— Exercise instructions —
Within the data below, count the lines that include "labels" and give only the count.

— Supplied records —
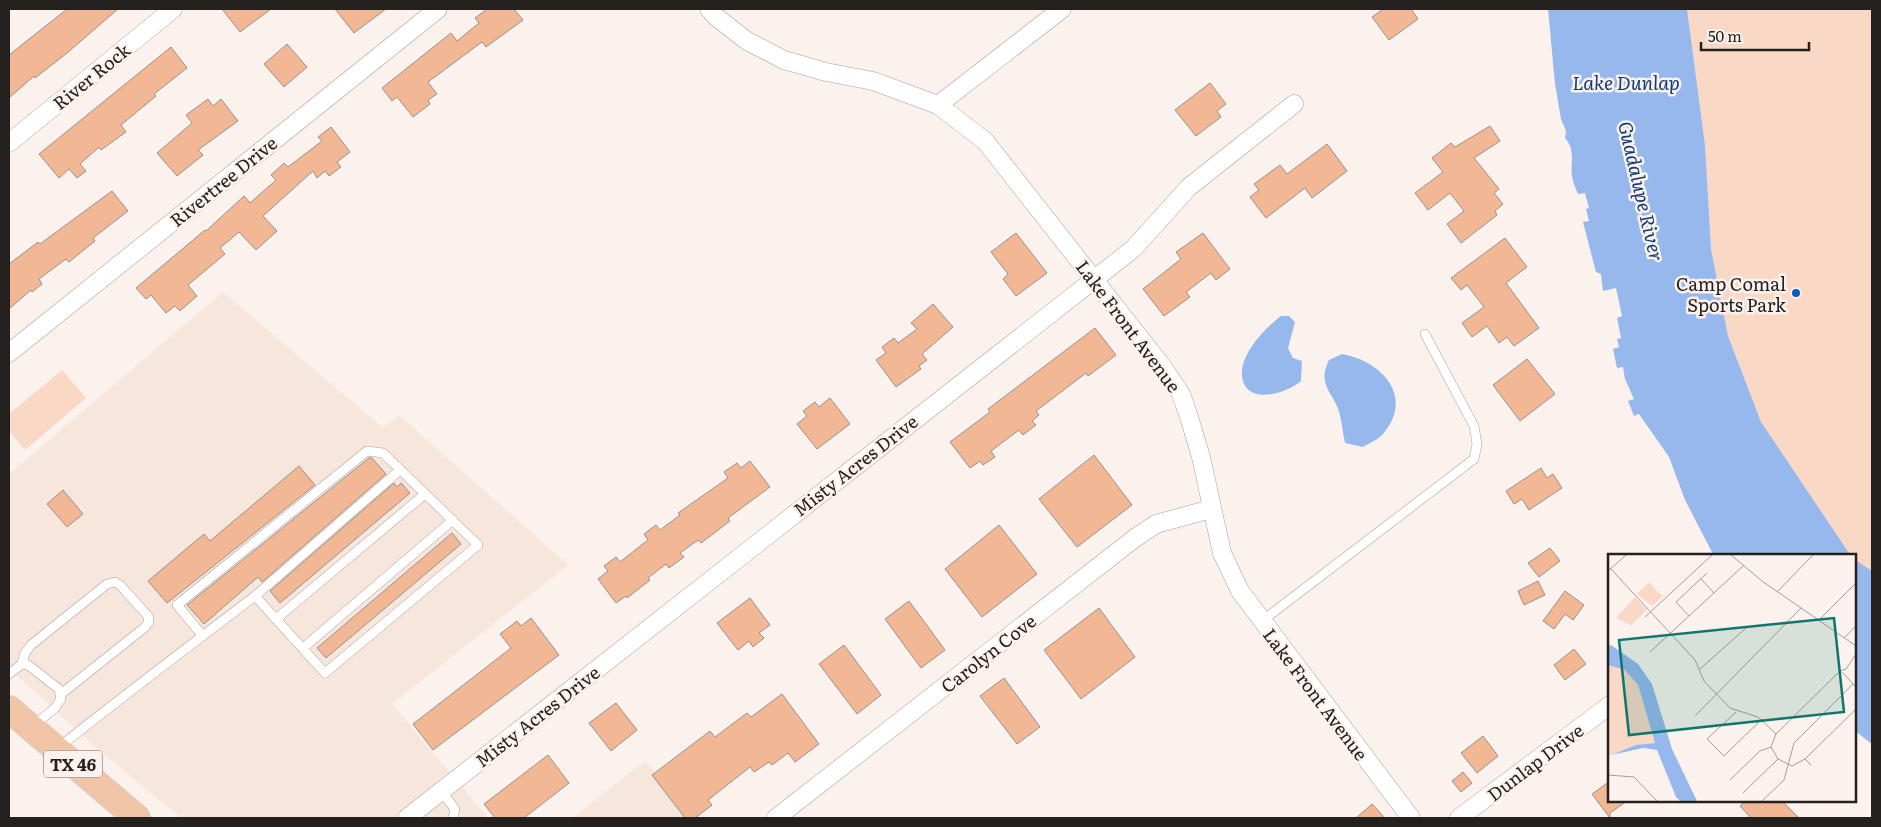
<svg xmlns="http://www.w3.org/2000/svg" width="1881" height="827" font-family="Literata,serif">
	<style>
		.built { fill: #f6e6dc }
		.green { fill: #f9d8c5 }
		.water { fill: #96b8ec }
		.building { fill: #f2b794; stroke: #9a918c }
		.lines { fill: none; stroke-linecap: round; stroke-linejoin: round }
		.service-casing { stroke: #a9a09b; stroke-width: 10 }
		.minor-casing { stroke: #a9a09b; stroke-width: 19 }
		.primary-casing { stroke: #d3d2d2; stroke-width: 28 }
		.service { stroke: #fff; stroke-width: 9 }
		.minor { stroke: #fff; stroke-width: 18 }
		.primary { stroke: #f2c4a6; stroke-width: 26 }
		.poi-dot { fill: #085ac4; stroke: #fbf2ed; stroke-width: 2 }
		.labels { text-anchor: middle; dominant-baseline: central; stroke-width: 5; stroke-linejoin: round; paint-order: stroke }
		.shield { fill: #fbf2ed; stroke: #645f5c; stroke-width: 1 }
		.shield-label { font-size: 16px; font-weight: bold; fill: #23201e }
		.street-label { font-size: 18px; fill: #23201e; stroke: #fbf2ed }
		.poi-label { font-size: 18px; fill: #23201e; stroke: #fbf2ed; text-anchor: end }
		.water-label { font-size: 19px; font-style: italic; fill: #113a77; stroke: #fbf2ed }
		.inset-road { fill: none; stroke: #a59e9a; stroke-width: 1 }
		.view { fill: #0f766e; fill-opacity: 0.15; stroke: #0f766e; stroke-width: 2.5 }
		.inset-edge { fill: none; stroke: #23201e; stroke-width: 2.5 }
	</style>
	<rect width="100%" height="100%" fill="#fbf2ed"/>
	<g class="built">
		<path d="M223,292L383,428L399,415L568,565L392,704L488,818H181L94,746L9,668V474Z"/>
		<path d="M645,761L693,818H572Z"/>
	</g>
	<g class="green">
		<path d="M1687,9H1872V571L1855,561V556H1851L1840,541L1761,422L1728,336L1711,249L1705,145Z"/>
		<path d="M62,370L86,398L25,450L9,431V414Z"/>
	</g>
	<g class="water">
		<path d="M1548,9H1687L1705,145L1711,249L1728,336L1761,422L1851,556H1714L1685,500L1669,457L1639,414L1634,416L1628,401L1634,399L1625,379L1623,367L1617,368L1613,349L1619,347L1617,339L1621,338L1617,318L1622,316L1616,288L1603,291L1601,274L1596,272L1583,222L1589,221L1586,209L1589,208L1585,193L1578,194C1575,187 1573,183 1572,176C1570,164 1576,150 1565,138L1566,131L1561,119L1555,84Z"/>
		<path d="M1281,316H1289L1295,322L1288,348L1293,358L1302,361L1301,381C1286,394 1245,406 1242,376C1240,354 1265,328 1281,316Z"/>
		<path d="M1342,354C1382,361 1415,397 1383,434C1378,440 1369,443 1363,447L1345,443C1343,434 1342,424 1340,415C1335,393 1316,386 1329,360Z"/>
		<path d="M1855,560L1872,571V744L1855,731Z"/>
	</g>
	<g class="building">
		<path d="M67,9H118L67,53L35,78L34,76L9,98V55Z"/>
		<path d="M222,9H271L240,32Z"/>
		<path d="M335,9H386L354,33Z"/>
		<path d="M487,9H514L523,20L486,47L482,42L428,82L437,94L428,100L430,104L413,117L397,97L392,101L382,88L451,33L457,41L479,23L475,18Z"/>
		<path d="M1383,9H1411L1418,19L1389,40L1372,17Z"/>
		<path d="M287,44L307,67L284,87L264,64Z"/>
		<path d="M171,47L187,68L154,94L156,96L121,125L126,132L101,150L99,147L80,164L86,171L77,178L69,169L59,178L39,154Z"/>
		<path d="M1210,83L1226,104L1217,111L1221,117L1196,136L1175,110Z"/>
		<path d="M208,99L213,106L221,99L238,121L198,150L203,155L177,176L157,153L192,123L186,115Z"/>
		<path d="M1490,126L1500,141L1474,158L1499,189L1494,193L1503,204L1495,211L1497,215L1461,243L1447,224L1464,211L1450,193L1428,210L1415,193L1443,172L1432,158L1451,143L1455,147Z"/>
		<path d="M331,127L350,152L337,162L341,167L329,176L325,171L317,178L313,171L263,216L277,231L256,250L239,232L220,248L225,254L188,285L197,296L180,311L175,306L166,313L151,295L146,299L136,288L205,230L206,231L244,196L250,203L276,180L271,175L284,163L288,167L322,141L318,137Z"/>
		<path d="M1327,144L1347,171L1312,198L1305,188L1266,218L1250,197L1259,190L1254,184L1280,165L1287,174Z"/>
		<path d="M112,191L128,211L93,238L95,241L69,262L66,259L39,279L42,284L32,292L31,290L9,309V264L38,242L40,244Z"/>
		<path d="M1016,233L1047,273L1016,296L1003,279L1008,274L991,252Z"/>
		<path d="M1203,233L1230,269L1216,280L1211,273L1186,292L1190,297L1164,316L1143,289L1181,259L1176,252Z"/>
		<path d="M1505,238L1527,267L1506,283L1539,328L1514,346L1507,337L1499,343L1487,326L1472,337L1462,323L1484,307L1467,285L1461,290L1451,278Z"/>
		<path d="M933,304L953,327L922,354L927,360L919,366L921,369L896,387L876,360L886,353L882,347L894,338L898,343L917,329L911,323Z"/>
		<path d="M1095,328L1116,355L1088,376L1086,373L1036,411L1039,415L1032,421L1036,425L1023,435L1019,430L991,451L995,457L983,465L980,461L970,468L950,442L990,412L988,409Z"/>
		<path d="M1527,359L1555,394L1520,421L1493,385Z"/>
		<path d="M830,398L850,424L817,449L797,424L807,416L803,411L815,402L819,407Z"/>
		<path d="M1094,455L1132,505L1077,547L1039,499Z"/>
		<path d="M369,458H372L386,474L262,582L258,577L204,624L187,605Z"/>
		<path d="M750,461L770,487L728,518L730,521L701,543L698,540L680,553L684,557L669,568L666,564L648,578L650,580L627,598L626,596L616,603L598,579L608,571L604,566L616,557L620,562L648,540L644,534L656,525L660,530L680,515L678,513L728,478L724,472L737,463L741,468Z"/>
		<path d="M299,466L315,485L167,603L148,581L204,534L210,541Z"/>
		<path d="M1541,468L1547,478L1553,474L1562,488L1529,510L1522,499L1514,504L1506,491Z"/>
		<path d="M394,483L397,487L401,483L410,493L280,603L270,591Z"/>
		<path d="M63,490L83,514L67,527L47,504Z"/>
		<path d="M999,525L1037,574L982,617L945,569Z"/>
		<path d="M452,533L461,544L326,658L317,648Z"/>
		<path d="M1550,548L1560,561L1539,577L1528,563Z"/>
		<path d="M1538,581L1545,595L1524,605L1518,591Z"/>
		<path d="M1565,591L1584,605L1573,620L1565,614L1554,629L1543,621Z"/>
		<path d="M750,598L770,625L759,633L764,638L753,647L749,641L738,650L717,623Z"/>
		<path d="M909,601L945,650L921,668L885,619Z"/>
		<path d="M1099,608L1135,657L1081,699L1044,650Z"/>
		<path d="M531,618L559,655L433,750L413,724L511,648L500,634L517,621L521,626Z"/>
		<path d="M844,645L881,695L857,714L819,664Z"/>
		<path d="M1574,649L1586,664L1565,680L1554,665Z"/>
		<path d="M1004,678L1040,727L1017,744L980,696Z"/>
		<path d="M782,694L819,744L795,762L788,753L772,765L769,762L754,772L750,767L708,800L712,805L695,818H685L652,775L710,731L715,737L747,713L751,717Z"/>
		<path d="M616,703L637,730L611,751L589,723Z"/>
		<path d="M1483,736L1498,756L1477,773L1461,753Z"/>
		<path d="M548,755L569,783L524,818H495L484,804Z"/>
		<path d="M1463,772L1472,783L1461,792L1452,781Z"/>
		<path d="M1610,781V801H1627L1610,813V818L1592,794Z"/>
		<path d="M1746,801H1782L1799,818H1751L1740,806Z"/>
		<path d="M1372,804L1385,818H1356Z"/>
	</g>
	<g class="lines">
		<defs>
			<g id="service">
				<path d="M255,596L400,470"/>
				<path d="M276,619L425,494"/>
				<path d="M1262,621L1474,459L1477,444L1474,426L1425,334"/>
				<path d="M303,648L453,520"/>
				<path d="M22,664L25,653L31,645L107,584L115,582L120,585L148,616L149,622L144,628L61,694"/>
				<path d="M9,674L22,664L28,665L59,689L61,699L55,708L33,726"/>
				<path d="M58,748C123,696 189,646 255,596L325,673L478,545L383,453L367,451L177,605L203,636"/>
				<path d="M441,791L455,809L453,818"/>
			</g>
			<g id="minor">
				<path d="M709,9L715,16L747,41L784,60L826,72L873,81L938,105L985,141L1162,366L1181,394L1189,417L1201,457L1222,553L1240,591L1411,818"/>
				<path d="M938,105L1062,9"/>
				<path d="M9,143L173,9"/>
				<path d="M9,353L438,9"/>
				<path d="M407,818L1133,249L1189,187L1294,104"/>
				<path d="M776,818L1135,538L1156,524L1211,509"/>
				<path d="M1459,818L1610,705"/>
			</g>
			<path id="primary" d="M9,709L137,818"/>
		</defs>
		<use href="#service" class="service-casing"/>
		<use href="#minor" class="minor-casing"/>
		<use href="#primary" class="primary-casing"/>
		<use href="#service" class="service"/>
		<use href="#minor" class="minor"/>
		<use href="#primary" class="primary"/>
	</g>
	<circle class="poi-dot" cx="1796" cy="293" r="5"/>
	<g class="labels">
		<rect class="shield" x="44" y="750.5" width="58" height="27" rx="4"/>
		<g class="shield-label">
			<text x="73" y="764">TX 46</text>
		</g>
		<g class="street-label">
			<text transform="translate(91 76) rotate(-39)">River Rock</text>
			<text transform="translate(223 181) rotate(-39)">Rivertree Drive</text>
			<text transform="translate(1129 326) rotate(53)">Lake Front Avenue</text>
			<text transform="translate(855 465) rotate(-38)">Misty Acres Drive</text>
			<text transform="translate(988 653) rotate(-38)">Carolyn Cove</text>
			<text transform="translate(1316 694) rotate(53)">Lake Front Avenue</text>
			<text transform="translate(537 716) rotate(-38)">Misty Acres Drive</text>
			<text transform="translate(1535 762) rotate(-37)">Dunlap Drive</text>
		</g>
		<g class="poi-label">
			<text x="1786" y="283">Camp Comal<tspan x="1786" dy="21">Sports Park</tspan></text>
		</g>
		<g class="water-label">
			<text x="1626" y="82">Lake Dunlap</text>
			<text transform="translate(1642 191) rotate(77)">Guadalupe River</text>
		</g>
	</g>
	<g transform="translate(1608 554)">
		<rect width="248" height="248" fill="#fbf2ed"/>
		<path d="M41,28L54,42L59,39L44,52L29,40ZM27,43L39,56L23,71L8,64ZM0,111L17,116L30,131L47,189L28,191L0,202Z" fill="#f9d8c5"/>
		<path d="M3,91L30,110L44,130L64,195L89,247H72L68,243L49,196L35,194L3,201L28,191L47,189L30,131L17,116L0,111V92Z" fill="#96b8ec"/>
		<path class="inset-road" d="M123,1L154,27L248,92M2,14L87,106L96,127L122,154L150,163L168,180L163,193L170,205L184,212L197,205L203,211M0,17L18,1M93,25L106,39M169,38L205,1M81,62L68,48L99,19M37,63L104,1M211,66L248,29M236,84L248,72M42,98L135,12M92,115L138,74M234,118L248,133M128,158L99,185L116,202L154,165M87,162L193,54M168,180L232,117L238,115L248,100M197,205L248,155M0,221L26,223L49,247M122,226L152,197L163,193M135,239L170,205M154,247L176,226L186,189L245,130"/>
		<path class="view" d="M226,64L236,158L21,181L11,86Z"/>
		<rect width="248" height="248" class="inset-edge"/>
	</g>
	<rect width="1881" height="827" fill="none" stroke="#23201e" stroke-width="20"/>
	<path d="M1701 42v8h108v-8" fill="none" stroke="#23201e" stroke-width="2.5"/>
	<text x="1708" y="42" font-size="15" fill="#23201e" stroke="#fbf2ed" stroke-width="4" paint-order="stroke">50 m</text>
</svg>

— Answer for this exercise —
2